Informa ser transportadora de cargas por meio de navegação fluvial, consoante contrato social que acosta aos presentes autos, e que, de fato se trata de joint venture (associação de empresas para empreendimentos conjuntos) composta pelo capital das empresas ora demandadas, com reconhecida função econômica na Região Amazônica, sendo licenciada para operar pela Agência Nacional de Transportes Aquaviários – ANTAQ, e que, no que tange à utilização da área do Furo do Arrozal, estaria autorizada para abarrancamento do fundeio pela Marinha do Brasil até dia 22.06.2015, já tendo protocolado, em 18.06.2015, pedido para autorização definitiva do espelho d’água para fundeio das barcaças na área aqui envolvida.

:: Material de estudo ::

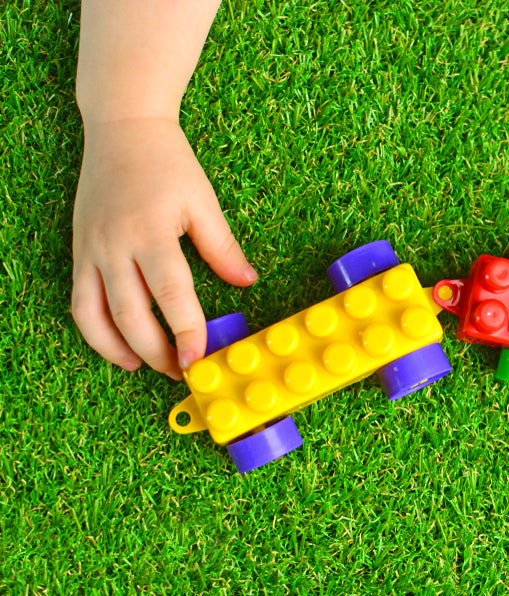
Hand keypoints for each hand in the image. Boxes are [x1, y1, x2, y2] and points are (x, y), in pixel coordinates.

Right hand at [71, 118, 256, 378]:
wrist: (122, 129)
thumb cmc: (168, 163)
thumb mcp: (203, 202)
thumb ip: (222, 247)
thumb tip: (247, 282)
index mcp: (151, 233)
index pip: (171, 295)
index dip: (186, 332)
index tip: (200, 357)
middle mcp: (115, 246)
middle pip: (131, 315)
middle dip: (158, 351)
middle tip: (183, 371)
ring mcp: (91, 250)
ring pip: (97, 316)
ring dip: (121, 350)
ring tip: (149, 368)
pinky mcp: (79, 251)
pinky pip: (81, 302)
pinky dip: (96, 332)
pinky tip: (119, 347)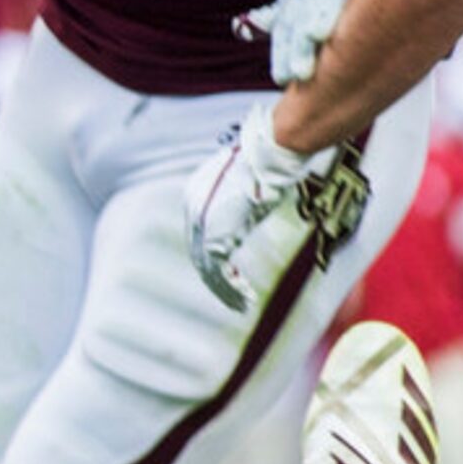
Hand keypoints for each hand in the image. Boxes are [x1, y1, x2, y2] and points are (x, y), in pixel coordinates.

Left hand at [183, 111, 330, 312]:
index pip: (199, 233)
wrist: (266, 157)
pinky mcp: (214, 238)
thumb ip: (245, 194)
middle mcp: (193, 209)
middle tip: (233, 295)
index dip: (213, 255)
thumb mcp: (251, 177)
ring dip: (225, 290)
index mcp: (197, 193)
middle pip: (200, 254)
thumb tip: (257, 198)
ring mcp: (201, 225)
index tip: (230, 271)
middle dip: (216, 278)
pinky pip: (218, 274)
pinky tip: (244, 301)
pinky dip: (230, 290)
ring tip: (240, 305)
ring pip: (207, 268)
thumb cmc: (268, 160)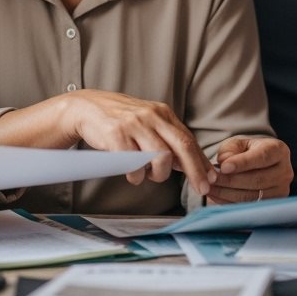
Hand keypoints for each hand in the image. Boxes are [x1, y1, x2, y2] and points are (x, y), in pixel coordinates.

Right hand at [64, 90, 216, 196]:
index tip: (211, 178)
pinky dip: (136, 176)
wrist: (86, 107)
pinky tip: (132, 174)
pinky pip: (134, 164)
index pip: (188, 139)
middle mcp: (151, 116)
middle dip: (195, 170)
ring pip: (159, 157)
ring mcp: (134, 125)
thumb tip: (190, 162)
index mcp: (162, 113)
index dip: (201, 161)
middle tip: (202, 188)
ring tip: (149, 175)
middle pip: (182, 146)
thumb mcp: (147, 122)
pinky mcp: (116, 135)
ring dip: (158, 174)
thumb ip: (167, 139)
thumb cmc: (120, 119)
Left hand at [206, 137, 292, 204]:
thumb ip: (230, 151)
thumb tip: (224, 165)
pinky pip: (248, 206)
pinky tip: (215, 196)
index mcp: (278, 150)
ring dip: (227, 193)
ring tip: (209, 188)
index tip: (223, 167)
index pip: (262, 157)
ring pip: (252, 196)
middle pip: (257, 179)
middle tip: (210, 179)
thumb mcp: (237, 144)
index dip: (242, 163)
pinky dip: (229, 202)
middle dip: (231, 180)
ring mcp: (281, 191)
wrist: (256, 165)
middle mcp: (284, 172)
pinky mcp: (272, 205)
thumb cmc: (245, 152)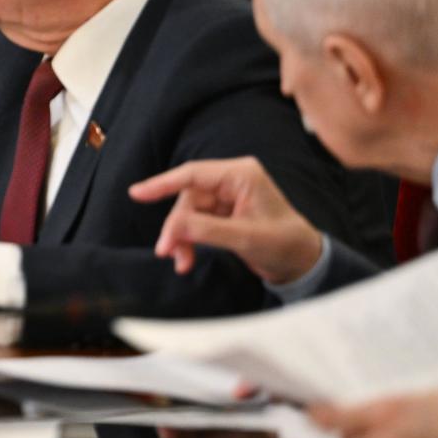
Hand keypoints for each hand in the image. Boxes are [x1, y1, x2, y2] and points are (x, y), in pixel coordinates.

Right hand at [129, 156, 322, 284]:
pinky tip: (186, 259)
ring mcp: (226, 197)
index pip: (193, 174)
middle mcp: (231, 180)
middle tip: (167, 251)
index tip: (136, 193)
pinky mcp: (222, 213)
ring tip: (181, 262)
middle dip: (177, 226)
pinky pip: (194, 223)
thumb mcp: (246, 238)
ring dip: (181, 237)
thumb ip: (207, 230)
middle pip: (187, 198)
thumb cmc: (284, 244)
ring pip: (187, 213)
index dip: (162, 183)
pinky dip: (188, 241)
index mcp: (241, 174)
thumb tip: (172, 227)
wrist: (301, 263)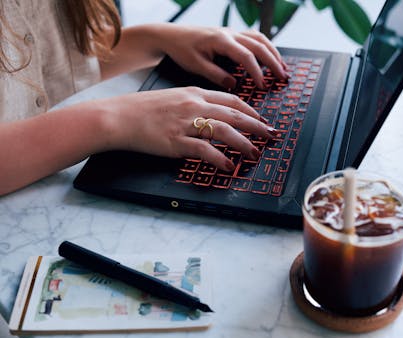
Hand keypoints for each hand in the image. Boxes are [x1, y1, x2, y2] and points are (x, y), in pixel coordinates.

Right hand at [106, 87, 276, 170]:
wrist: (120, 116)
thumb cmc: (144, 109)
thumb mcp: (173, 97)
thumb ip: (194, 103)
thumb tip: (212, 115)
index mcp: (194, 93)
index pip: (231, 100)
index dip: (250, 111)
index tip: (261, 120)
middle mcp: (194, 105)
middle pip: (234, 115)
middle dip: (256, 126)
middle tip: (271, 135)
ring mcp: (186, 123)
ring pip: (224, 131)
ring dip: (244, 143)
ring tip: (255, 153)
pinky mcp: (177, 141)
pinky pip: (205, 150)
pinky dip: (220, 159)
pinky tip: (229, 166)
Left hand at [157, 25, 288, 88]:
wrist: (172, 36)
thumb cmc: (182, 50)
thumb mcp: (196, 66)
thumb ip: (215, 75)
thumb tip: (233, 85)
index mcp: (220, 40)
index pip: (246, 56)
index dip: (257, 71)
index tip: (263, 85)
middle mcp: (229, 33)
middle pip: (259, 45)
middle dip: (273, 62)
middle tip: (283, 77)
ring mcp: (232, 32)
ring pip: (259, 39)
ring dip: (273, 53)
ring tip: (282, 68)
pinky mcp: (231, 34)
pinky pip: (254, 38)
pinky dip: (265, 47)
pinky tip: (270, 57)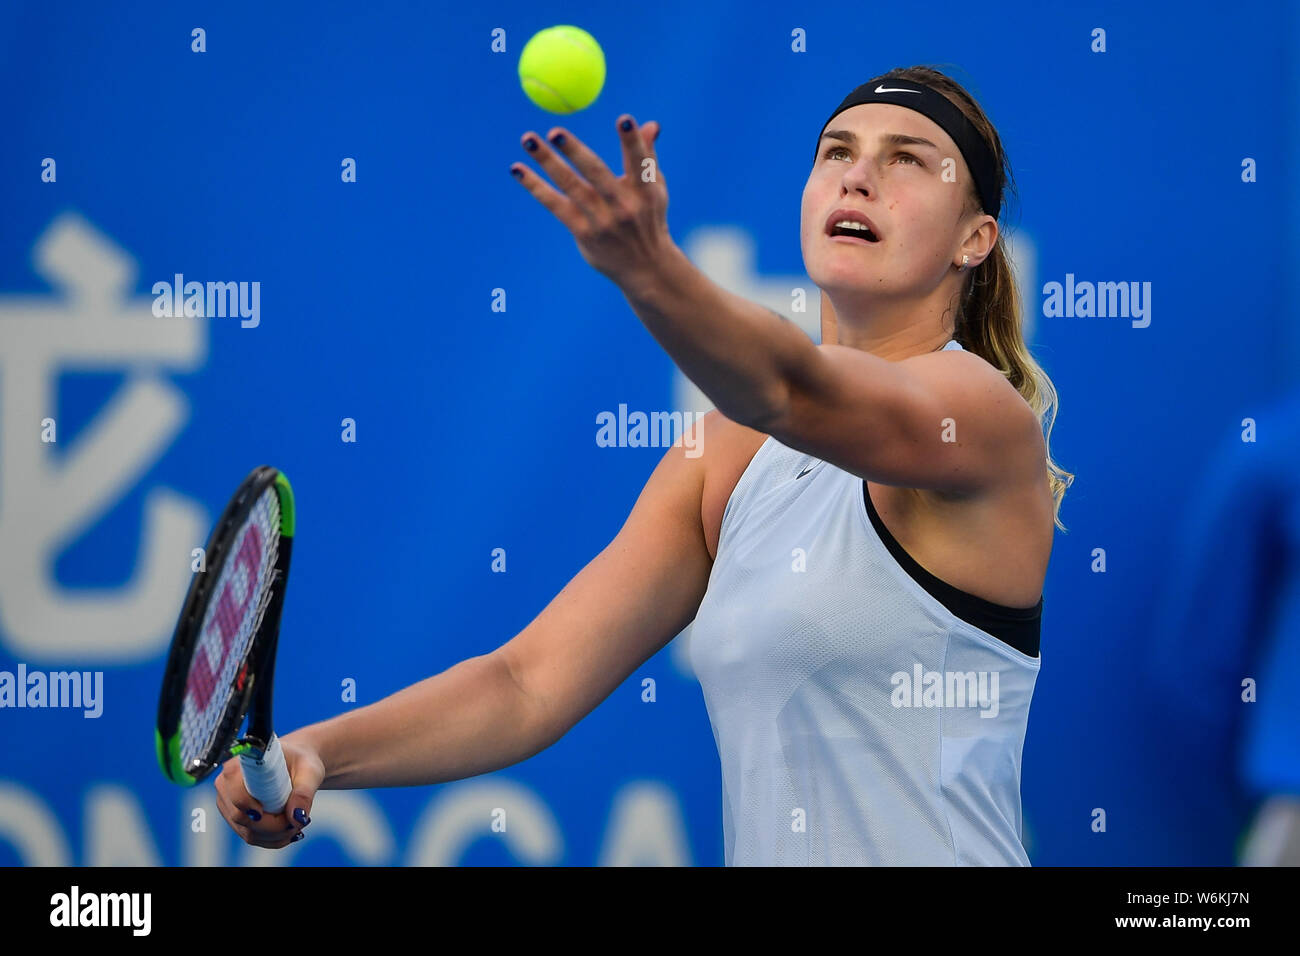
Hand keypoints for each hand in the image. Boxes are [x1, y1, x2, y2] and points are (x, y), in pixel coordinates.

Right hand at [214, 733, 324, 849]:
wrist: (296, 765)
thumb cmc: (301, 762)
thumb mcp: (309, 772)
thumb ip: (304, 793)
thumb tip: (297, 818)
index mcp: (242, 761)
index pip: (234, 786)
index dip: (247, 803)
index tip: (268, 813)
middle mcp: (228, 782)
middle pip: (241, 816)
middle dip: (273, 826)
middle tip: (299, 821)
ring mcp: (228, 802)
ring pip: (247, 831)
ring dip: (276, 835)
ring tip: (297, 824)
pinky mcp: (234, 817)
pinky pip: (250, 836)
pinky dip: (272, 838)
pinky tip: (288, 829)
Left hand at [510, 114, 670, 286]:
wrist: (644, 267)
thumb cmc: (648, 218)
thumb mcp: (654, 189)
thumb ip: (647, 155)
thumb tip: (649, 123)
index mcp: (645, 191)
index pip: (640, 162)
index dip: (633, 141)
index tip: (624, 119)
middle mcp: (623, 206)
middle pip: (596, 173)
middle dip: (576, 152)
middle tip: (555, 131)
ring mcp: (601, 221)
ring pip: (570, 186)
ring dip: (547, 162)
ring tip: (528, 139)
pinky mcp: (582, 232)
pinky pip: (554, 205)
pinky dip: (535, 186)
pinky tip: (517, 169)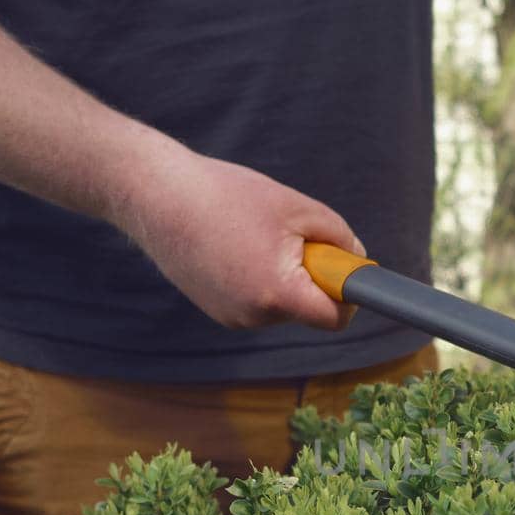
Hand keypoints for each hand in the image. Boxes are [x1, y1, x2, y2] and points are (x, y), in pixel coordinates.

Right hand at [114, 145, 361, 329]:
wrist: (157, 196)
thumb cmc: (227, 196)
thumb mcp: (297, 207)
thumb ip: (339, 237)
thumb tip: (357, 261)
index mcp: (278, 294)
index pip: (335, 318)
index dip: (349, 296)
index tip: (349, 272)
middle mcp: (254, 317)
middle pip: (308, 310)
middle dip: (312, 278)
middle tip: (292, 237)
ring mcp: (232, 318)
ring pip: (282, 305)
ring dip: (284, 277)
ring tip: (255, 236)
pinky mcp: (216, 311)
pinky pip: (257, 302)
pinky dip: (259, 279)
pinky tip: (236, 246)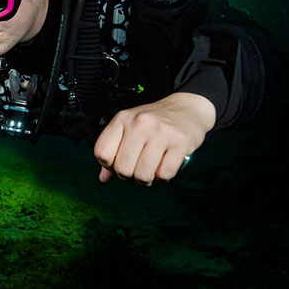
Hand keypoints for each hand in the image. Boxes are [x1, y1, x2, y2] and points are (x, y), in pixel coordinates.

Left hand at [93, 92, 215, 184]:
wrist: (186, 109)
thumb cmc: (153, 122)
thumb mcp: (128, 128)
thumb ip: (113, 151)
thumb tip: (103, 178)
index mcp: (122, 119)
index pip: (102, 152)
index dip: (108, 164)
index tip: (118, 162)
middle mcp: (140, 124)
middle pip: (122, 168)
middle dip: (128, 176)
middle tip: (136, 169)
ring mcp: (160, 133)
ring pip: (143, 175)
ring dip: (145, 179)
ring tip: (149, 169)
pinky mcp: (180, 143)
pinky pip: (164, 174)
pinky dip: (163, 177)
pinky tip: (163, 165)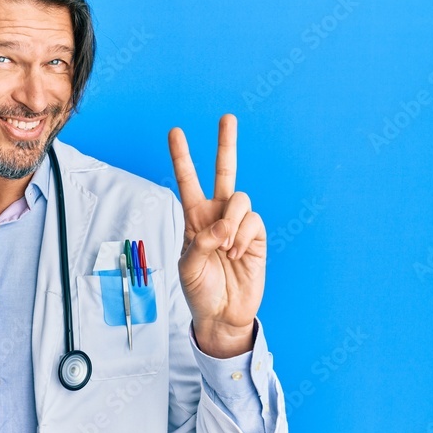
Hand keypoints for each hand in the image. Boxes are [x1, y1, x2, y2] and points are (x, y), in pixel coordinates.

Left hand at [168, 114, 265, 357]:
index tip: (175, 132)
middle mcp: (217, 216)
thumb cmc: (199, 291)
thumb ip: (201, 242)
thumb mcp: (187, 266)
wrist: (222, 314)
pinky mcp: (257, 237)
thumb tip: (223, 227)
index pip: (187, 181)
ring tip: (225, 248)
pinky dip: (242, 235)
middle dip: (226, 144)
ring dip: (231, 221)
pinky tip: (237, 253)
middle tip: (227, 117)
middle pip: (224, 172)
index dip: (181, 157)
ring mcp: (239, 225)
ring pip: (240, 199)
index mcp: (194, 218)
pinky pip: (252, 221)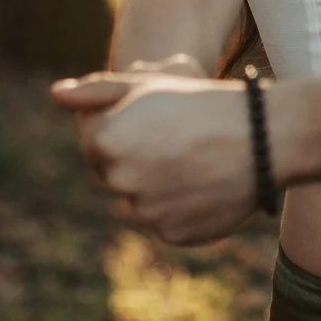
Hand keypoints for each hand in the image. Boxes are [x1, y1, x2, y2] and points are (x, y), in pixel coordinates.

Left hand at [53, 73, 260, 243]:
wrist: (265, 138)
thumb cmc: (204, 103)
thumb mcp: (149, 85)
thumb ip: (97, 92)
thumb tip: (55, 95)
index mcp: (107, 141)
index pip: (92, 139)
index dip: (121, 124)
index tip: (152, 117)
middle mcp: (119, 181)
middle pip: (112, 172)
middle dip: (135, 156)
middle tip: (175, 138)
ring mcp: (145, 212)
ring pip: (138, 199)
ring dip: (155, 184)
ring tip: (194, 159)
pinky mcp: (171, 234)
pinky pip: (164, 221)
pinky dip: (178, 207)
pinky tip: (203, 182)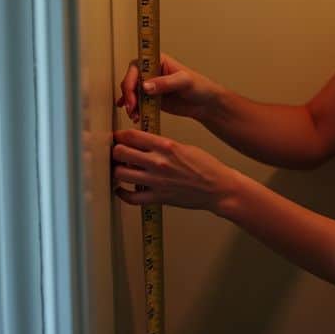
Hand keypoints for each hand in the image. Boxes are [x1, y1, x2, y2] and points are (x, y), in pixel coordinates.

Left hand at [111, 129, 241, 213]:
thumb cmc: (205, 166)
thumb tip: (142, 143)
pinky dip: (122, 193)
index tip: (118, 137)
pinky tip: (123, 188)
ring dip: (117, 170)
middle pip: (120, 152)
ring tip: (120, 169)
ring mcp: (156, 181)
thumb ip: (161, 144)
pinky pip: (131, 197)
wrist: (218, 188)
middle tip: (118, 153)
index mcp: (165, 145)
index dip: (120, 135)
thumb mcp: (183, 146)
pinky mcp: (158, 198)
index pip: (131, 135)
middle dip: (116, 151)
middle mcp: (158, 162)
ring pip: (120, 173)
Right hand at [115, 53, 221, 123]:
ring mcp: (150, 85)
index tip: (132, 94)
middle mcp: (151, 71)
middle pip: (130, 80)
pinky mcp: (151, 98)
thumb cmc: (199, 86)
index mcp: (157, 60)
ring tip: (134, 115)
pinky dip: (133, 109)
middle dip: (128, 94)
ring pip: (131, 92)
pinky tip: (134, 115)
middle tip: (132, 108)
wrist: (205, 103)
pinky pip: (137, 102)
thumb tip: (145, 86)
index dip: (130, 80)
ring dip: (129, 103)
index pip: (136, 67)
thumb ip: (165, 82)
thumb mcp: (184, 81)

:: Sobre a tarefa ::
Liste, por favor, todas as instituições e localidades designadas por nome próprio no trecho fornecido, com o nome completo de cada uma. Baseie-se apenas no trecho fornecido.

:: Resposta do exercício ::
- Região Amazônica
- Agência Nacional de Transportes Aquaviários – ANTAQ
- Furo do Arrozal
- Marinha do Brasil